[Passage shown]
Loyola Law School is not representing either side in the case, and by releasing the brief "merely seeks to advise the court on a matter that relates to the litigation," the school's statement reported.

The brief is written solely on legal grounds and does not address the moral implications of IVF, which almost invariably results in the destruction of human embryos.

Students at the Catholic law school encouraged the court to "steer clear of the debate about when life begins and what the legal status of human embryos is."

Rather than deciding the case based on the rights of embryos, the brief indicated that the the decision should be grounded in "the rights of infertile women and men."

Although the brief said that the issue of when life begins "remains better left to the will of States and their practice," it overlooked Costa Rica's move to not to legalize in-vitro when a bill permitting the practice failed in its legislature.

In 1987, the Congregation for the Doctrine of the Faith released "Donum vitae," an instruction on the dignity of human procreation. In-vitro fertilization was found to be "morally illicit" because it "establishes the domination of technology over the origin and destiny of the human person."

"Such a relationship of domination is in itself contrary to the dignity and equality that must be common to parents and children," the congregation said. 

Loyola Law School's statement explaining the brief said that their vision of academic freedom is "in harmony with the Law School's institutional Catholic identity and Ignatian heritage."

Dr. Lilles responded, however, that "Catholic universities need to be instruments of the truth." He concluded by saying that "hopefully the faculty there will continue to work with those students so they can make better moral judgments."

Calls to Professor Romano and the student authors of the brief were not responded to in time for publication.

[Written request A]
Please put the lines of the listing into a numbered list, starting at the first line of the listing and ending at the line that contains "slide_number <numéro> [1541, 873, 1641, 931]", with blank lines left out.

[Dataset rows]
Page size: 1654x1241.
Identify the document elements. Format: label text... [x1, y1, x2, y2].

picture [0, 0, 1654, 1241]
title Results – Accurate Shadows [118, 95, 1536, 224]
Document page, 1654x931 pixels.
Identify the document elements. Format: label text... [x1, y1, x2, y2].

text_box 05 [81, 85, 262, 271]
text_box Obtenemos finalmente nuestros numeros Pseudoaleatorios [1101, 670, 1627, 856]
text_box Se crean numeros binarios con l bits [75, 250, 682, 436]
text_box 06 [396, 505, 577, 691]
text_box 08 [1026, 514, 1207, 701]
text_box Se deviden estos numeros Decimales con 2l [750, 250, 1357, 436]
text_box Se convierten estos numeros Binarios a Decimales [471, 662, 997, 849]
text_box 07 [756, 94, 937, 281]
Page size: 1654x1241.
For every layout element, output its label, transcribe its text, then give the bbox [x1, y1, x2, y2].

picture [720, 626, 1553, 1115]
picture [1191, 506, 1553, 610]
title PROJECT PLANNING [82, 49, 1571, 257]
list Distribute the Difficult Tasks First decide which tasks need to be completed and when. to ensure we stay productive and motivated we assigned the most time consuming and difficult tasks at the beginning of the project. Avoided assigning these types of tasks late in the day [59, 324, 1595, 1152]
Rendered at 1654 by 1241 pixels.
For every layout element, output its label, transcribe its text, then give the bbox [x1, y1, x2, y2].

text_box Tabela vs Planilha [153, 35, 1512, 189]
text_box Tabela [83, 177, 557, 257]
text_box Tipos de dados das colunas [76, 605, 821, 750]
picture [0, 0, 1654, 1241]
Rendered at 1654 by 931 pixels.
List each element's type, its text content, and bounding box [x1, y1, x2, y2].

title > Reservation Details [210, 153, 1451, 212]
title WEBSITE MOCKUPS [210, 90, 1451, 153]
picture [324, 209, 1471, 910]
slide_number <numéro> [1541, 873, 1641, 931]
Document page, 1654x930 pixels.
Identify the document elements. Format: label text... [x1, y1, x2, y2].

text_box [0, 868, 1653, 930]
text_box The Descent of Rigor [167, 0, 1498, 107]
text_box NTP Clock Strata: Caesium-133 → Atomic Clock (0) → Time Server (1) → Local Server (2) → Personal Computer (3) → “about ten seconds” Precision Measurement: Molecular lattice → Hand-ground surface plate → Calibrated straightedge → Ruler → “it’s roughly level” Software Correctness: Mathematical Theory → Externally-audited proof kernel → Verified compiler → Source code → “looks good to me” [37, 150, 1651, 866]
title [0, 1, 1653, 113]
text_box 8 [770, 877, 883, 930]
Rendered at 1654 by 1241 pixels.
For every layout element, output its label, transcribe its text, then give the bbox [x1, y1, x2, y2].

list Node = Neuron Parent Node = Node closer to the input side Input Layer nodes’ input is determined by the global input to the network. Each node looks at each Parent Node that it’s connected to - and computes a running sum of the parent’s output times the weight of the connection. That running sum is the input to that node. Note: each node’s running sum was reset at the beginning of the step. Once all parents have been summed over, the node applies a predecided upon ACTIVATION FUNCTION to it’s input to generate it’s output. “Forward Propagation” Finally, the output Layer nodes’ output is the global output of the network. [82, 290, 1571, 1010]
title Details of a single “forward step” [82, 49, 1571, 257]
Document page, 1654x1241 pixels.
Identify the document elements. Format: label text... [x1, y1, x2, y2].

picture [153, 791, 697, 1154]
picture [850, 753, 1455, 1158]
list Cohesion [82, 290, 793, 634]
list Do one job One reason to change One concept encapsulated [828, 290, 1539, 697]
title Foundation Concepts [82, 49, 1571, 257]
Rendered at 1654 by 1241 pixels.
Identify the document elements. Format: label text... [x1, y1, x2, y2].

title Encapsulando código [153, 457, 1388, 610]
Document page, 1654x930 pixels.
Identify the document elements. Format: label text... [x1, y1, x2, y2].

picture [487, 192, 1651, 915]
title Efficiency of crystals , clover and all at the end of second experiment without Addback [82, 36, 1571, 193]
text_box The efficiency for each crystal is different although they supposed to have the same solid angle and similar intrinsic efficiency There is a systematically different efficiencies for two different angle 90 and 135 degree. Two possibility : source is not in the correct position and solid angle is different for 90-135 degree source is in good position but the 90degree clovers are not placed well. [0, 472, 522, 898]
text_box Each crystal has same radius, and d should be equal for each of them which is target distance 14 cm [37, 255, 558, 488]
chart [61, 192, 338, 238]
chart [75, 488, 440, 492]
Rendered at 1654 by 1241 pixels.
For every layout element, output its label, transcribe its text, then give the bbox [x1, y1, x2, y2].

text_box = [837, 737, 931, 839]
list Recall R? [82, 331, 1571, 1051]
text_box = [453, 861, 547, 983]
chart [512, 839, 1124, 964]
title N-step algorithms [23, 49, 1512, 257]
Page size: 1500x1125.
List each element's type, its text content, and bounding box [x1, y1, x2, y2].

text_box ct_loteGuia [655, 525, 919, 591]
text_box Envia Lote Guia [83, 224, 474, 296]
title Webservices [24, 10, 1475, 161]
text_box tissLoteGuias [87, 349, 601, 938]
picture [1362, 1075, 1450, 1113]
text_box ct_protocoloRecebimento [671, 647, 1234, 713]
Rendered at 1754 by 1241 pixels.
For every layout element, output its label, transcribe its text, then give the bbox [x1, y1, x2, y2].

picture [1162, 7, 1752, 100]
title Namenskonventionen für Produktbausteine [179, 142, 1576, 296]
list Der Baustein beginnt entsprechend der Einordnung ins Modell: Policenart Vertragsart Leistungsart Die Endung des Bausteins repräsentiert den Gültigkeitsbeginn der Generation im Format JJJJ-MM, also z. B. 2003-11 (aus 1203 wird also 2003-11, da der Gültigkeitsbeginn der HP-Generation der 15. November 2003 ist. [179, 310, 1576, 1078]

[Written request B]
Output the part of the passage on the Loyola Law School brief starting at "Although the brief" and ending at "in its legislature.", word for word.

[Correct answer A]
1. Page size: 1654x1241.
2. Identify the document elements. Format: label text... [x1, y1, x2, y2].
3. picture [0, 0, 1654, 1241]
4. title Results – Accurate Shadows [118, 95, 1536, 224]
5. Document page, 1654x931 pixels.
6. Identify the document elements. Format: label text... [x1, y1, x2, y2].
7. text_box 05 [81, 85, 262, 271]
8. text_box Obtenemos finalmente nuestros numeros Pseudoaleatorios [1101, 670, 1627, 856]
9. text_box Se crean numeros binarios con l bits [75, 250, 682, 436]
10. text_box 06 [396, 505, 577, 691]
11. text_box 08 [1026, 514, 1207, 701]
12. text_box Se deviden estos numeros Decimales con 2l [750, 250, 1357, 436]
13. text_box Se convierten estos numeros Binarios a Decimales [471, 662, 997, 849]
14. text_box 07 [756, 94, 937, 281]
15. Page size: 1654x1241.
16. For every layout element, output its label, transcribe its text, then give the bbox [x1, y1, x2, y2].
17. picture [720, 626, 1553, 1115]
18. picture [1191, 506, 1553, 610]
19. title PROJECT PLANNING [82, 49, 1571, 257]
20. list Distribute the Difficult Tasks First decide which tasks need to be completed and when. to ensure we stay productive and motivated we assigned the most time consuming and difficult tasks at the beginning of the project. Avoided assigning these types of tasks late in the day [59, 324, 1595, 1152]
21. Rendered at 1654 by 1241 pixels.
22. For every layout element, output its label, transcribe its text, then give the bbox [x1, y1, x2, y2].
23. text_box Tabela vs Planilha [153, 35, 1512, 189]
24. text_box Tabela [83, 177, 557, 257]
25. text_box Tipos de dados das colunas [76, 605, 821, 750]
26. picture [0, 0, 1654, 1241]
27. Rendered at 1654 by 931 pixels.
28. List each element's type, its text content, and bounding box [x1, y1, x2, y2].
29. title > Reservation Details [210, 153, 1451, 212]
30. title WEBSITE MOCKUPS [210, 90, 1451, 153]
31. picture [324, 209, 1471, 910]
32. slide_number <numéro> [1541, 873, 1641, 931]

[Correct answer B]
Although the brief said that the issue of when life begins "remains better left to the will of States and their practice," it overlooked Costa Rica's move to not to legalize in-vitro when a bill permitting the practice failed in its legislature.